Neither annular gas production rate nor casing pressure buildup rate data are needed for the PIP calculations using the first proposed correlation. Therefore, the first proposed correlation has valuable role in the absence of annular gas flow rate measurements. In addition, the two proposed correlations can be applied in case no casing pressure buildup rate is available.

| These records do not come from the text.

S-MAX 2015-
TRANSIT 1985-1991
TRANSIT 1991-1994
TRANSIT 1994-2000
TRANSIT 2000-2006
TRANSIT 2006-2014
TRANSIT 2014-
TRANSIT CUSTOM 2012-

Both the first and second correlations can be used when the gas production rate (from the tubing) or annular gaseous flow rate is available, respectively. Having good estimate for the PIP will help in the following points:

  1. 1.

    Understanding the well production capabilities

  2. 2.

    Optimization of the artificial lift method that most fits the well according to the production capability

  3. 3.

    Sizing the pump correctly. Oversizing the pump will consume more power and will decrease the pump run life. However, downsizing the pump will overload the equipment and will decrease the pump run life.

  4. 4.

    Recalculation of the pump intake pressure regularly will help in optimizing the well, which will result in increasing the pump run life and optimizing the production and the well capital and operating expenses.

  5. 5.

    PIP can be a factor to decide whether we need to switch from one artificial lift method to another.

  6. 6.

    Optimizing the cost by running the low producer wells (sucker rod wells, plunger lift wells or progressive cavity pump wells) without sensors.

In some cases, large deviation between the calculated and the measured PIPs has been observed. This may be related to the following reasons (McCoy 1978):

  1. 1.

    The accuracy of the PVT data (specially the oil formation volume factor) affects the calculations of the PIP.

  2. 2.

    Stabilization of flow during the measurement of DFL has significant impact on the accuracy of the calculated bottom-hole flowing pressure and PIP. If the flow is not stable, the calculated values will be inaccurate.

  3. 3.

    Height of the gaseous liquid column has impact on the calculated PIP. As the gaseous liquid column increases, the uncertainty in the bottom-hole flowing pressure and PIP increases.

  4. 4.

    Accurate readings for the casing pressure and tubing head pressure are required. The accuracy of these gauges affects the calculations of bottom-hole flowing pressure and PIP.

  5. 5.

    Annular gas flow rate should be measured accurately in the case of using correlations that require the annular flow rate as input.

Therefore, the above-mentioned concerns should be taken into consideration during the calculation procedures of the PIP to make sure that an accurate estimate for the PIP can be achieved.

Conclusions

  1. 1.

    Two correlations were developed to correct the gaseous oil gradient and allow the estimation of the bottom-hole flowing pressure and PIP from DFL measurement and readily available data in the field.

  2. 2.

    The two correlations were validated against actual measurements. The validation results showed reasonable accuracy.

  3. 3.

    The first proposed correlation does not need the measurement of annular gas flow rate or casing pressure buildup rate measurement while taking the DFL reading. In this case, the PIP calculation will be easier and more efficient, especially for low-rate producers where downhole sensor data may not be warranted.

  4. 4.

    The second proposed correlation does not need the casing pressure buildup rate measurement while taking the DFL measurement (similar to the first correlation). However, it needs the annular gas flow rate. If the annular gas flow rate is available, the second correlation is recommended to use for better accuracy.